7.) What is your favourite movie adaptation of a crime novel?
LA Confidential without a shadow of a doubt. It is rapidly taking over Goodfellas as my comfort film.
8.) Without giving away the story, which book included your favourite plot twist of all time?
The Pick Up by Charles Willeford. It can never be beaten.
9) You were a feature writer for the Melody Maker and that kind of gritty writing shows in your book. Do you think that experience gave you a good basis to write The Not Knowing?
Well, unlike a lot of books that are set in the world of popular culture,
at least I do know what I am talking about. With Melody Maker
I did get to see a lot of the world, meet a lot of fantastic people and
see some brilliant bands in action. As a direct influence, the voice of
Luther Lang in The Not Knowing is actually the voice of Danny
Barnes, who played the banjo in one of my favourite bands, The Bad Livers
(Hayseed Dixie are a really amateur update of what they did 15 years ago
and 15 times better). He had this totally beguiling Texan accent that
sounded like woodsmoke and whiskey and Johnny Cash. Like Diana in the
book, I could have listened to that voice all day.
10.) Where do you see crime fiction going next?

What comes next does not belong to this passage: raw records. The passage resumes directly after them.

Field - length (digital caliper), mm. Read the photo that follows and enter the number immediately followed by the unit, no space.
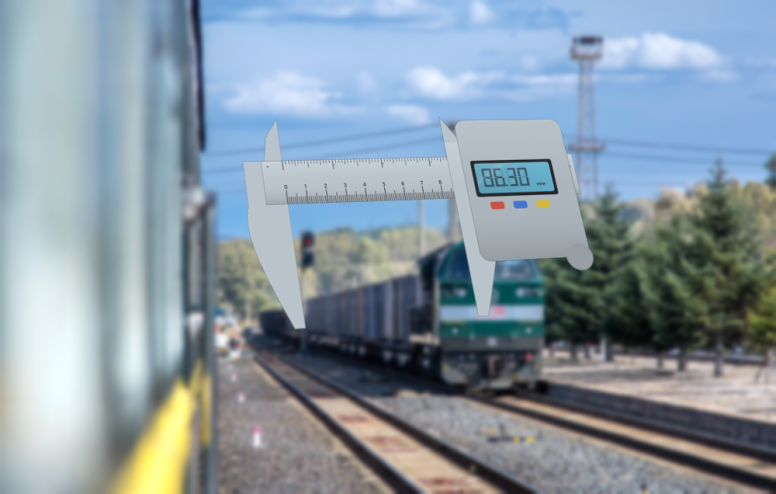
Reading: 86.30mm
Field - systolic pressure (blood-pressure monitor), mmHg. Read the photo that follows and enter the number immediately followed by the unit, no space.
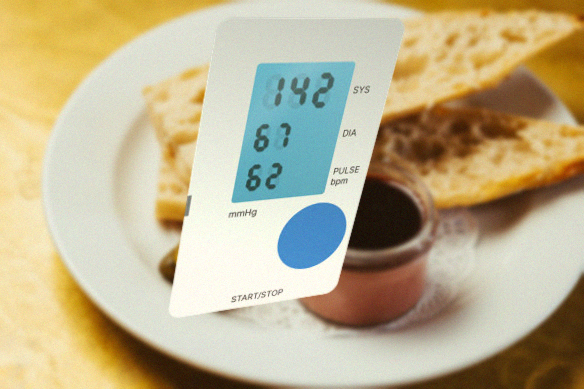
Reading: 142mmHg
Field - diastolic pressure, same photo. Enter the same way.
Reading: 67mmHg
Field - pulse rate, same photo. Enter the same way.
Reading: 62bpm
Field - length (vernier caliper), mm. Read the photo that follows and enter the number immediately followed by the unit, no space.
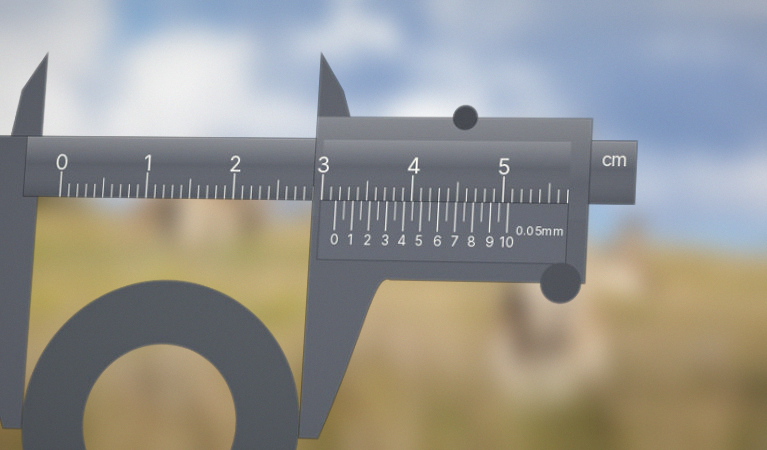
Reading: 31.6mm
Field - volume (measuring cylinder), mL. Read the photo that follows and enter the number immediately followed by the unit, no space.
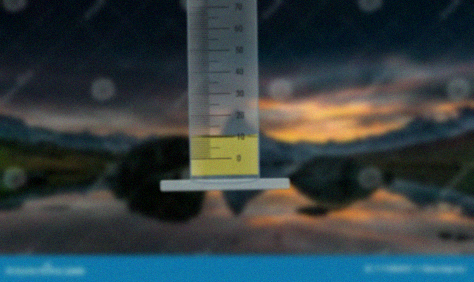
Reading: 10mL
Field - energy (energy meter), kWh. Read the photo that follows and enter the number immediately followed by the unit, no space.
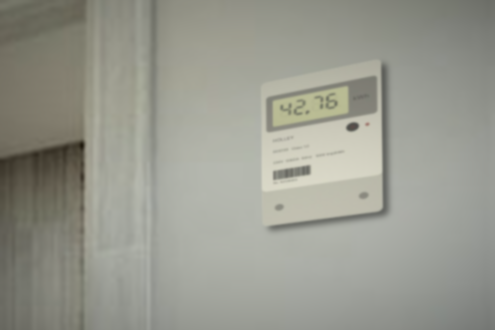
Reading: 42.76kWh
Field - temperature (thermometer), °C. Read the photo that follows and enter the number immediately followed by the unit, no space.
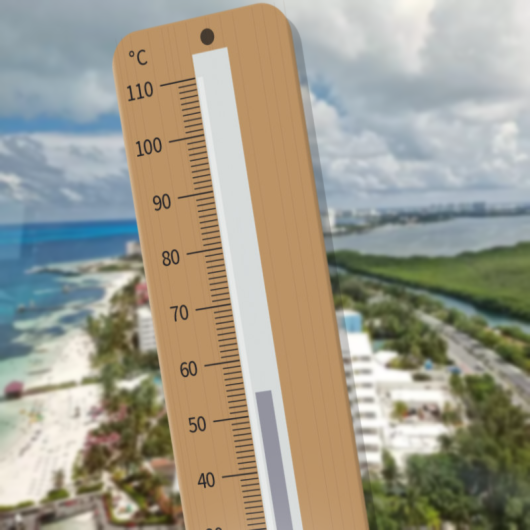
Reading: 54°C
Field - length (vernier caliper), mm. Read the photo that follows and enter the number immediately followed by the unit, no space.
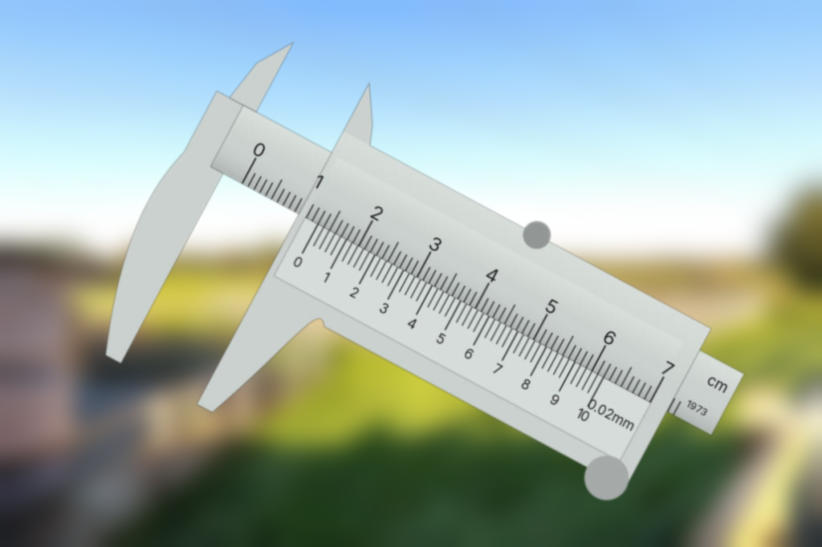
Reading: 13.0mm
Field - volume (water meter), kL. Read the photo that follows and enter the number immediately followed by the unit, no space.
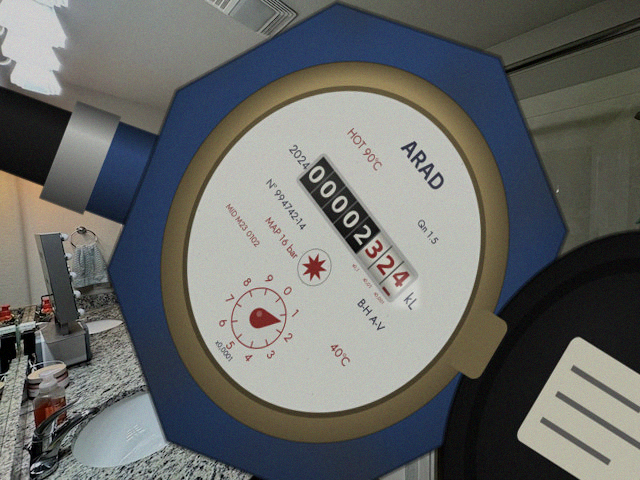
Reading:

I think that at the moment, Britain and Ireland are producing the most interesting stuff, and it’s from people who were inspired by James Ellroy, and a lot of times, Derek Raymond too. I would hope it would continue in the vein of people like Jake Arnott, David Peace, Ken Bruen, Martyn Waites, Joolz Denby and myself, who have taken that inspiration and run with it, creating secret histories and giving a voice to those who usually never get heard.